The CBN chief said he is concerned about the impact which the petroleum products scarcity is having practically on all economies, saying this has resulted into imported inflation for the Nigeria economy.
He said immediate action must be taken to ensure that this trend does not continue, given the adverse consequences and aggressive price level could have on living and purchasing power, saying one of the reasons the price of diesel has gone up is because marketers do not know where and when they will get their next batch of diesel from.
According to him, the arbitrary price increase of diesel is due to marketers not being sure when they will get the next supply of diesel”.
The MPC advised the CBN management and the fiscal authorities, “to take specific and urgent action to avoid many power generating stations shutting down”.
The CBN, Emefiele said, “has always been there to support the power sector. “Like you all know, we have disbursed N1.3 trillion in the last five years to support both generating and Discos or to acquire equipment or to buy meters or to improve what is being paid to generating companies so that the system can continue to operate”.
He warned that capital flows will be restricted in 2022 as a result of the Russia-Ukraine crisis, saying “the rise in both corporate and public debt in the Advanced Economies and Emerging Market and Developing Economies, is also a major threat to global financial stability as the risk of sustainability is heightened in the current tensed global environment. Capital flows are thus, expected to be restricted as global financial conditions tighten over the short to medium term.
The MPC also noted the continued resilience of the banking system, evidenced by the further moderation of the ratio of Non-Performing Loans (NPLs) to 4.84 per cent in February 2022 from 4.90 per cent in December 2021.
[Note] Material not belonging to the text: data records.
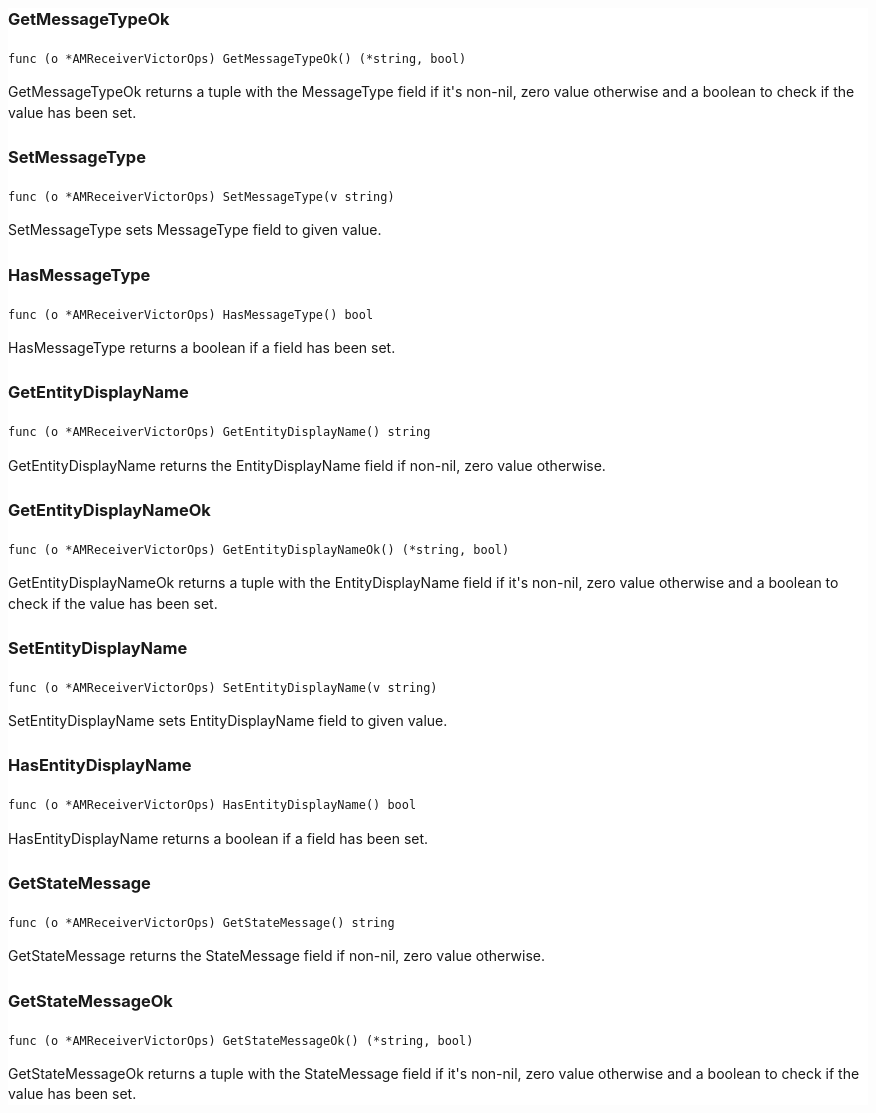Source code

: ### GetMessageTypeOk

`func (o *AMReceiverVictorOps) GetMessageTypeOk() (*string, bool)`

GetMessageTypeOk returns a tuple with the MessageType field if it's non-nil, zero value otherwise
and a boolean to check if the value has been set.

### SetMessageType

`func (o *AMReceiverVictorOps) SetMessageType(v string)`

SetMessageType sets MessageType field to given value.

### HasMessageType

`func (o *AMReceiverVictorOps) HasMessageType() bool`

HasMessageType returns a boolean if a field has been set.

### GetEntityDisplayName

`func (o *AMReceiverVictorOps) GetEntityDisplayName() string`

GetEntityDisplayName returns the EntityDisplayName field if non-nil, zero value otherwise.

### GetEntityDisplayNameOk

`func (o *AMReceiverVictorOps) GetEntityDisplayNameOk() (*string, bool)`

GetEntityDisplayNameOk returns a tuple with the EntityDisplayName field if it's non-nil, zero value otherwise
and a boolean to check if the value has been set.

### SetEntityDisplayName

`func (o *AMReceiverVictorOps) SetEntityDisplayName(v string)`

SetEntityDisplayName sets EntityDisplayName field to given value.

### HasEntityDisplayName

`func (o *AMReceiverVictorOps) HasEntityDisplayName() bool`

HasEntityDisplayName returns a boolean if a field has been set.

### GetStateMessage

`func (o *AMReceiverVictorOps) GetStateMessage() string`

GetStateMessage returns the StateMessage field if non-nil, zero value otherwise.

### GetStateMessageOk

`func (o *AMReceiverVictorOps) GetStateMessageOk() (*string, bool)`

GetStateMessageOk returns a tuple with the StateMessage field if it's non-nil, zero value otherwise
and a boolean to check if the value has been set.
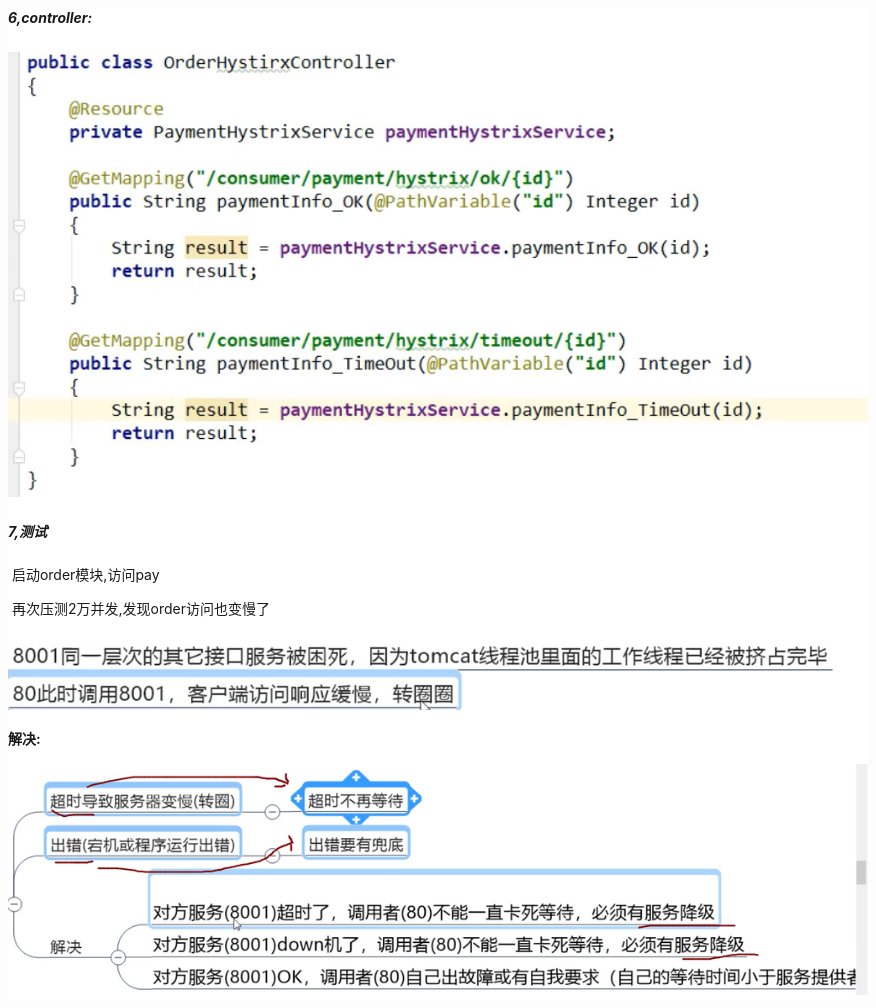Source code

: ##### 6,controller:

<img src=".\图片\Hystrix的13.png"/>

##### 7,测试

​			启动order模块,访问pay

​			再次压测2万并发,发现order访问也变慢了

<img src=".\图片\Hystrix的14.png"/>



**解决:**

<img src=".\图片\Hystrix的15.png"/>
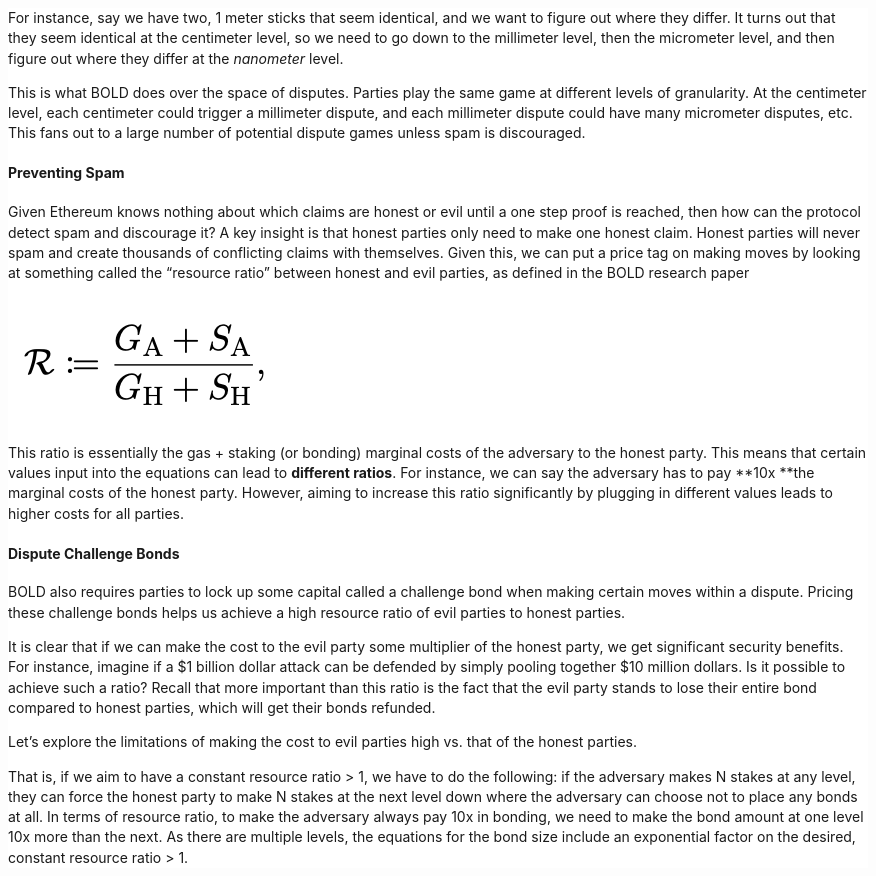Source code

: For instance, say we have two, 1 meter sticks that seem identical, and we want to figure out where they differ. It turns out that they seem identical at the centimeter level, so we need to go down to the millimeter level, then the micrometer level, and then figure out where they differ at the *nanometer* level.

This is what BOLD does over the space of disputes. Parties play the same game at different levels of granularity. At the centimeter level, each centimeter could trigger a millimeter dispute, and each millimeter dispute could have many micrometer disputes, etc. This fans out to a large number of potential dispute games unless spam is discouraged.

#### Preventing Spam

Given Ethereum knows nothing about which claims are honest or evil until a one step proof is reached, then how can the protocol detect spam and discourage it? A key insight is that honest parties only need to make one honest claim. Honest parties will never spam and create thousands of conflicting claims with themselves. Given this, we can put a price tag on making moves by looking at something called the “resource ratio” between honest and evil parties, as defined in the BOLD research paper

![](../assets/BnF_Image_3.png)

This ratio is essentially the gas + staking (or bonding) marginal costs of the adversary to the honest party. This means that certain values input into the equations can lead to **different ratios**. For instance, we can say the adversary has to pay **10x **the marginal costs of the honest party. However, aiming to increase this ratio significantly by plugging in different values leads to higher costs for all parties.

#### Dispute Challenge Bonds

BOLD also requires parties to lock up some capital called a challenge bond when making certain moves within a dispute. Pricing these challenge bonds helps us achieve a high resource ratio of evil parties to honest parties.

It is clear that if we can make the cost to the evil party some multiplier of the honest party, we get significant security benefits. For instance, imagine if a $1 billion dollar attack can be defended by simply pooling together $10 million dollars. Is it possible to achieve such a ratio? Recall that more important than this ratio is the fact that the evil party stands to lose their entire bond compared to honest parties, which will get their bonds refunded.

Let’s explore the limitations of making the cost to evil parties high vs. that of the honest parties.

That is, if we aim to have a constant resource ratio > 1, we have to do the following: if the adversary makes N stakes at any level, they can force the honest party to make N stakes at the next level down where the adversary can choose not to place any bonds at all. In terms of resource ratio, to make the adversary always pay 10x in bonding, we need to make the bond amount at one level 10x more than the next. As there are multiple levels, the equations for the bond size include an exponential factor on the desired, constant resource ratio > 1.
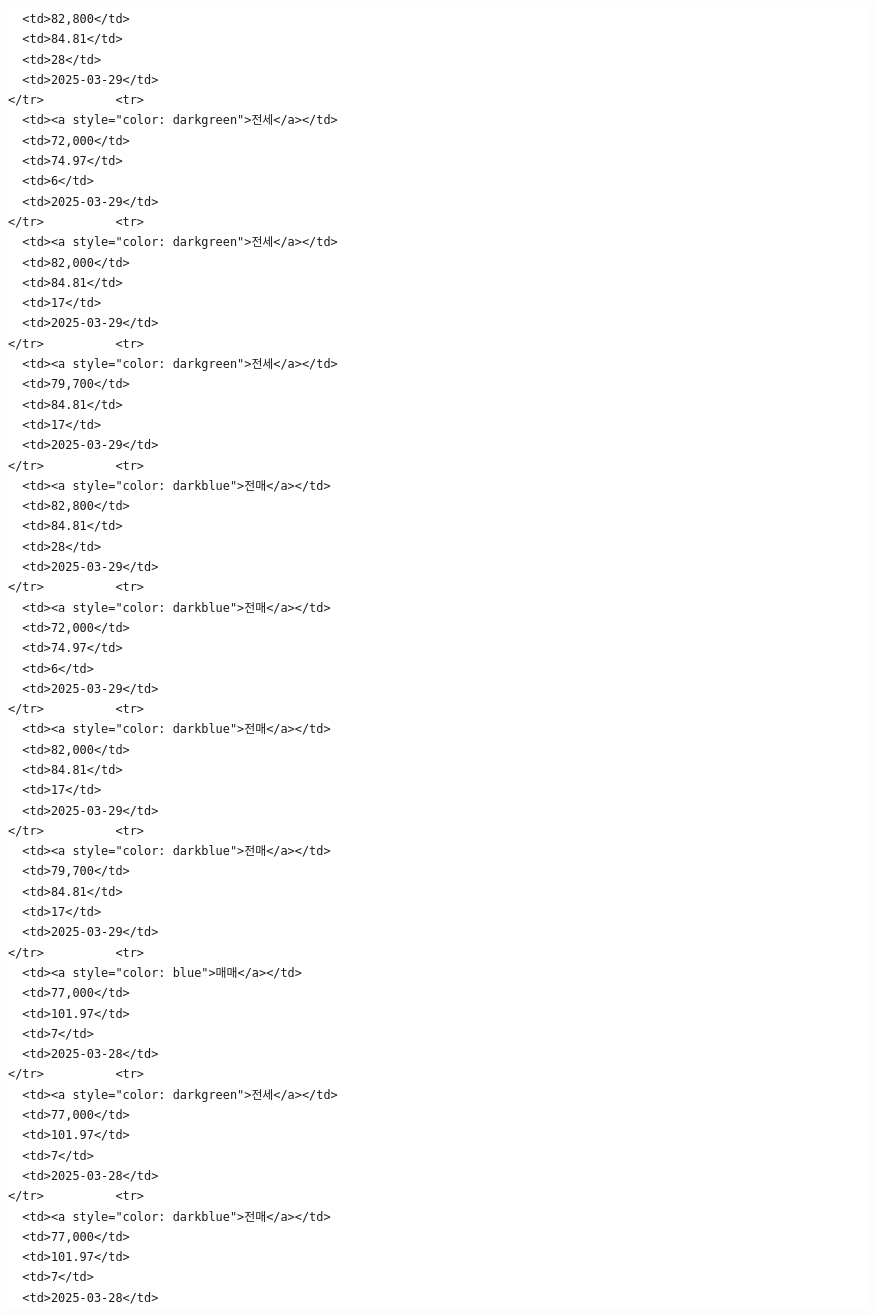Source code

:       <td>82,800</td>
      <td>84.81</td>
      <td>28</td>
      <td>2025-03-29</td>
    </tr>          <tr>
      <td><a style="color: darkgreen">전세</a></td>
      <td>72,000</td>
      <td>74.97</td>
      <td>6</td>
      <td>2025-03-29</td>
    </tr>          <tr>
      <td><a style="color: darkgreen">전세</a></td>
      <td>82,000</td>
      <td>84.81</td>
      <td>17</td>
      <td>2025-03-29</td>
    </tr>          <tr>
      <td><a style="color: darkgreen">전세</a></td>
      <td>79,700</td>
      <td>84.81</td>
      <td>17</td>
      <td>2025-03-29</td>
    </tr>          <tr>
      <td><a style="color: darkblue">전매</a></td>
      <td>82,800</td>
      <td>84.81</td>
      <td>28</td>
      <td>2025-03-29</td>
    </tr>          <tr>
      <td><a style="color: darkblue">전매</a></td>
      <td>72,000</td>
      <td>74.97</td>
      <td>6</td>
      <td>2025-03-29</td>
    </tr>          <tr>
      <td><a style="color: darkblue">전매</a></td>
      <td>82,000</td>
      <td>84.81</td>
      <td>17</td>
      <td>2025-03-29</td>
    </tr>          <tr>
      <td><a style="color: darkblue">전매</a></td>
      <td>79,700</td>
      <td>84.81</td>
      <td>17</td>
      <td>2025-03-29</td>
    </tr>          <tr>
      <td><a style="color: blue">매매</a></td>
      <td>77,000</td>
      <td>101.97</td>
      <td>7</td>
      <td>2025-03-28</td>
    </tr>          <tr>
      <td><a style="color: darkgreen">전세</a></td>
      <td>77,000</td>
      <td>101.97</td>
      <td>7</td>
      <td>2025-03-28</td>
    </tr>          <tr>
      <td><a style="color: darkblue">전매</a></td>
      <td>77,000</td>
      <td>101.97</td>
      <td>7</td>
      <td>2025-03-28</td>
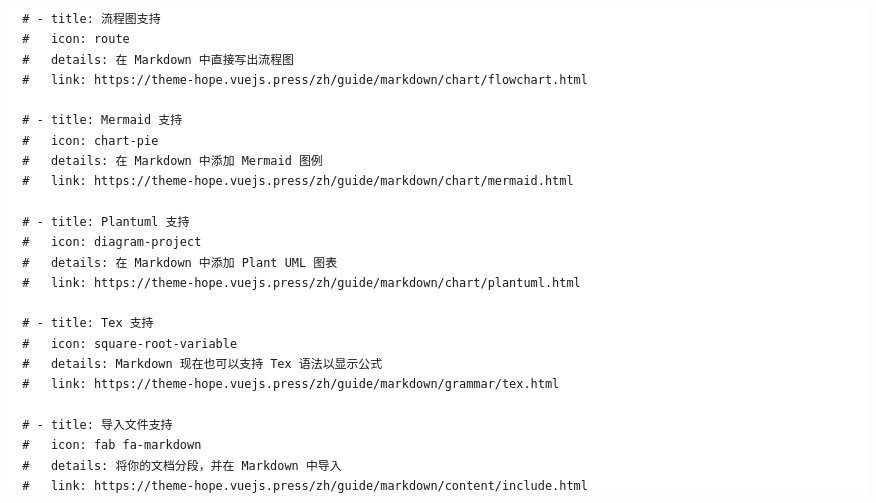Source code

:       # - title: 流程图支持
      #   icon: route
      #   details: 在 Markdown 中直接写出流程图
      #   link: https://theme-hope.vuejs.press/zh/guide/markdown/chart/flowchart.html

      # - title: Mermaid 支持
      #   icon: chart-pie
      #   details: 在 Markdown 中添加 Mermaid 图例
      #   link: https://theme-hope.vuejs.press/zh/guide/markdown/chart/mermaid.html

      # - title: Plantuml 支持
      #   icon: diagram-project
      #   details: 在 Markdown 中添加 Plant UML 图表
      #   link: https://theme-hope.vuejs.press/zh/guide/markdown/chart/plantuml.html

      # - title: Tex 支持
      #   icon: square-root-variable
      #   details: Markdown 现在也可以支持 Tex 语法以显示公式
      #   link: https://theme-hope.vuejs.press/zh/guide/markdown/grammar/tex.html

      # - title: 导入文件支持
      #   icon: fab fa-markdown
      #   details: 将你的文档分段，并在 Markdown 中导入
      #   link: https://theme-hope.vuejs.press/zh/guide/markdown/content/include.html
On the external reserves position, the Committee noted the decrease in the level of gross external reserves to US$39.44 billion as of March 17, 2022, from US$40.21 billion on January 25, 2022, indicating a decrease of 1.95 per cent during the review period.
Committee was satisfied that the use of the CBN’s discretionary CRR policy should be deployed more aggressively to control the level of money supply in the economy as a result, the MPC voted to: retain the Monetary Policy Rate (MPR) at 11.5 percent; retain the asymmetric corridor of +100/-700 basis points around the MPR; retain the CRR at 27.5 percent; and retain the Liquidity Ratio at 30 per cent.